Hm. This is an interesting defence of a business model that's been superseded, but it remains kind of dumb. Should I be sued for telling someone about a News Corp story? But what if I was to read out that story in a public place or even to a family gathering? Does that make me a bad person? Shouldn't they be buying their own copies of his papers? What if I give someone a copy of the Times on the train after I've finished with it?
I'm afraid I don't buy the "have your cake and eat it" approach to robots.txt. I can fully understand why Murdoch and the other media barons want to wrest back control - but it's, at best, a rearguard action against the horde. If he doesn't want people using copyright material, he has an option and should use it. His loss, I suspect...
(Besides, and maybe I'm being horribly uninformed here, doesn't a subs-only site effectively mean he can still have keywords on Google search and even News, but the links hit a pay wall? That's what seems to happen with my Google News Alerts referencing Financial News, for example...)
I'm not really defending him - I just think the 'oh use robots.txt' response is a bit misleading.
But building on your analogy, if you hired a venue and charged people to listen to you reading out copyrighted content, I guess they probably would sue you ...
Malcolm,
Are you implying that it is not possible to unsubscribe from being indexed in Google News?
You can't use robots.txt to stay out of google news without also affecting your position in the main index. Obviously you could take yourself out of both ...
Yes, but I meant something else - if you can't get out of Google News index using some other way, like for example formally asking the Google News team etc.

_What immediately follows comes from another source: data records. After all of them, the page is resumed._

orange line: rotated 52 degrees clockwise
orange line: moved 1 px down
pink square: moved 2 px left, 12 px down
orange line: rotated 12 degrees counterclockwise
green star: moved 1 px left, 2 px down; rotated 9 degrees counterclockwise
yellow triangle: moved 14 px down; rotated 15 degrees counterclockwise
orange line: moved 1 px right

Peter - there was that Belgian court case, where Google did say: "And if a newspaper does not want to be part of Google News we remove their content from our index –- all they have to do is ask." So maybe you can.
Malcolm, I work with the Google News team in the U.S. Sorry for adding this comment so late after the initial posting, but I want to make clear that publishers absolutely can be removed from Google News while remaining in web search. The vast majority of publishers choose to make their content discoverable in Google News because they recognize the value that it provides: We send more than 1 billion clicks a month to news publishers worldwide. But publishers are in control over where and whether their content appears. If a news site is included in Google News and no longer wishes to be, all the webmaster needs to do is tell us that. Here's a link from our Google News publisher help center with simple instructions: http://www.google.com/support/news_pub/bin/answer.py?hl=en&answer=94003
Hi, Chris. Thanks for commenting. Could you clarify something? The original post of google's that I referenced above suggested using robots.txt to stay out of google news. That will also keep you out of the main google index, however, as I pointed out.

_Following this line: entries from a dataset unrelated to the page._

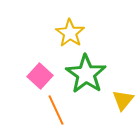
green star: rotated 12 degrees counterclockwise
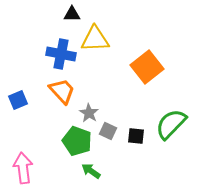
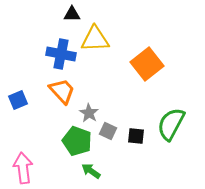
orange square: moved 3 px up
green semicircle: rotated 16 degrees counterclockwise
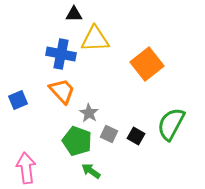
black triangle: moved 2 px right
gray square: moved 1 px right, 3 px down
black square: rotated 24 degrees clockwise
pink arrow: moved 3 px right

Is the link you've just suggested one that lets you manually ask to be taken out of google news but remain in the main web index?
Malcolm, The blog post in July provided a reminder for how publishers can remove themselves from Google search results in general, if they choose to do so. Using robots.txt would apply to both Google News and Google web search.
But if publishers want to be removed from Google News only, there is a simple way: Just tell us, using the link in my comment above. If they're already in web search they will remain there, and our search algorithm won't treat them any differently.
Chris - thanks a lot. I'll add a link to your comment over at http://onlinejournalismblog.com/2009/08/06/should-murdoch-win-any-lawsuit-against-google/ where I cross-posted this.
PS I'd like my blog to be in google news, just to be clear!